**JOB**
Rewrite the records starting with the line with "Is it true that" and going on through the line with "What percentage is", changing "equals" to "is equal to" and leaving everything else the same. Leave the pictures out of your answer.

**DATASET CONTENT**
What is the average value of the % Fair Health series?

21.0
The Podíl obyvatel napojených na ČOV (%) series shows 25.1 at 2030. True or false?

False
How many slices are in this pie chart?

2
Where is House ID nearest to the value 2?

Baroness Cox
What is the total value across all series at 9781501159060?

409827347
--
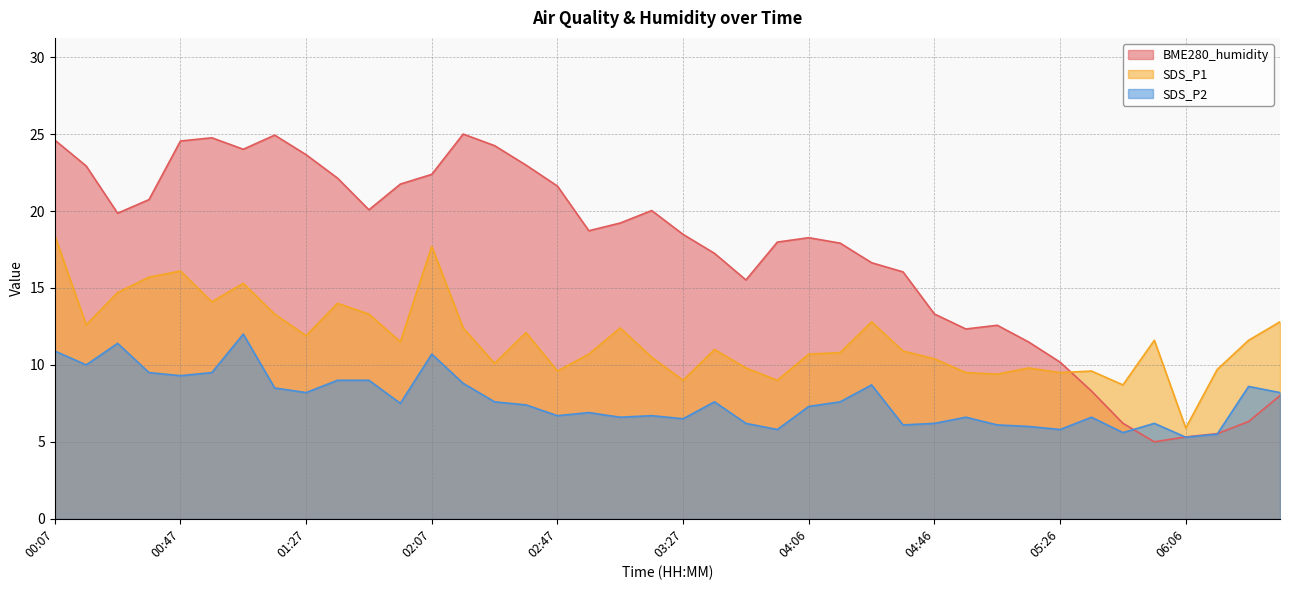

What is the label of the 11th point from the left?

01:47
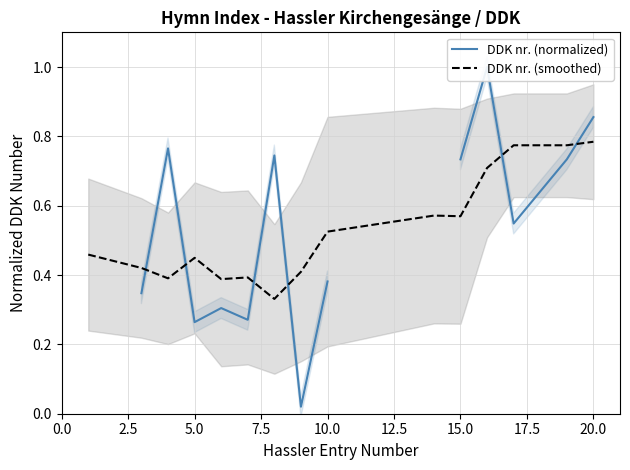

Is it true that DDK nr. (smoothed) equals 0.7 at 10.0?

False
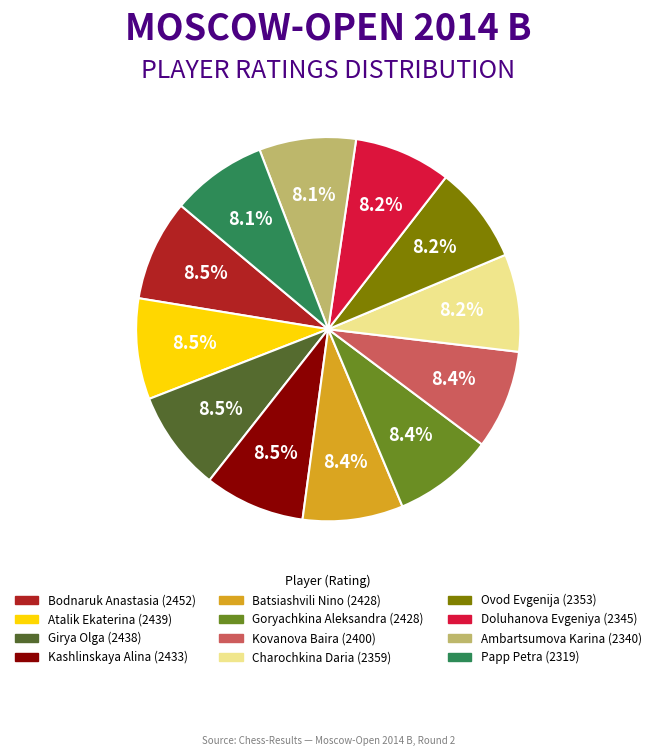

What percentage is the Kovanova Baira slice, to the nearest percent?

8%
==
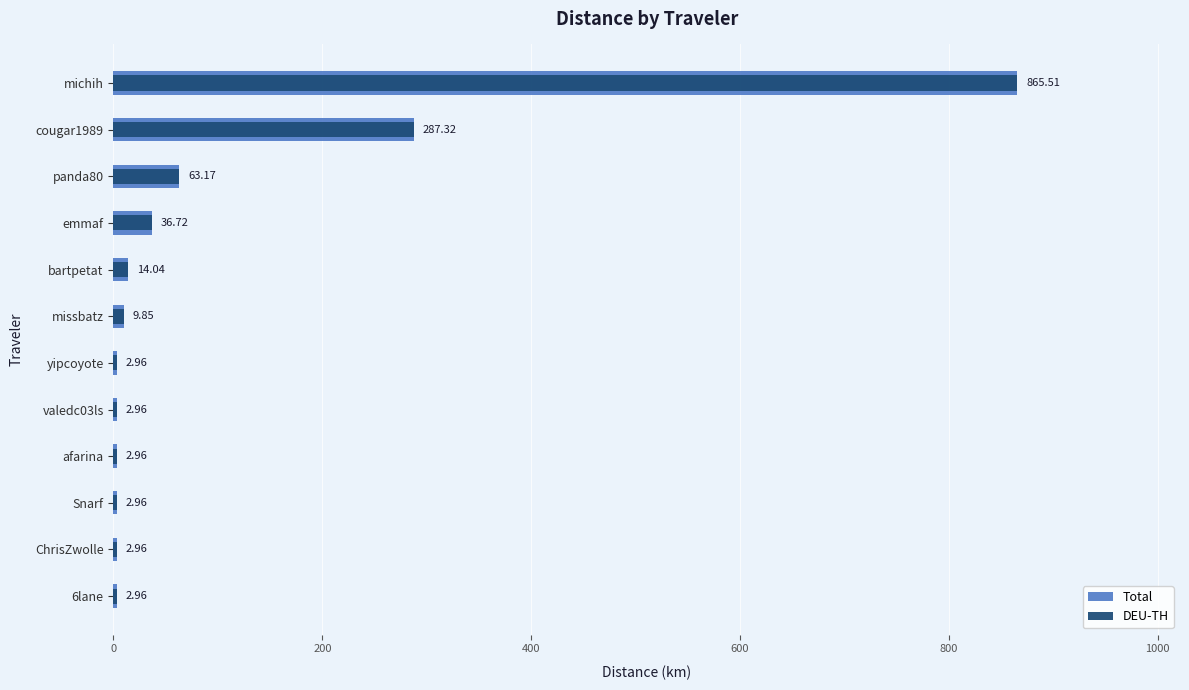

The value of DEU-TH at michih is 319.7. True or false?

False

**YOUR SOLUTION**
Is it true that DDK nr. (smoothed) is equal to 0.7 at 10.0?

False

What percentage is the Kovanova Baira slice, to the nearest percent?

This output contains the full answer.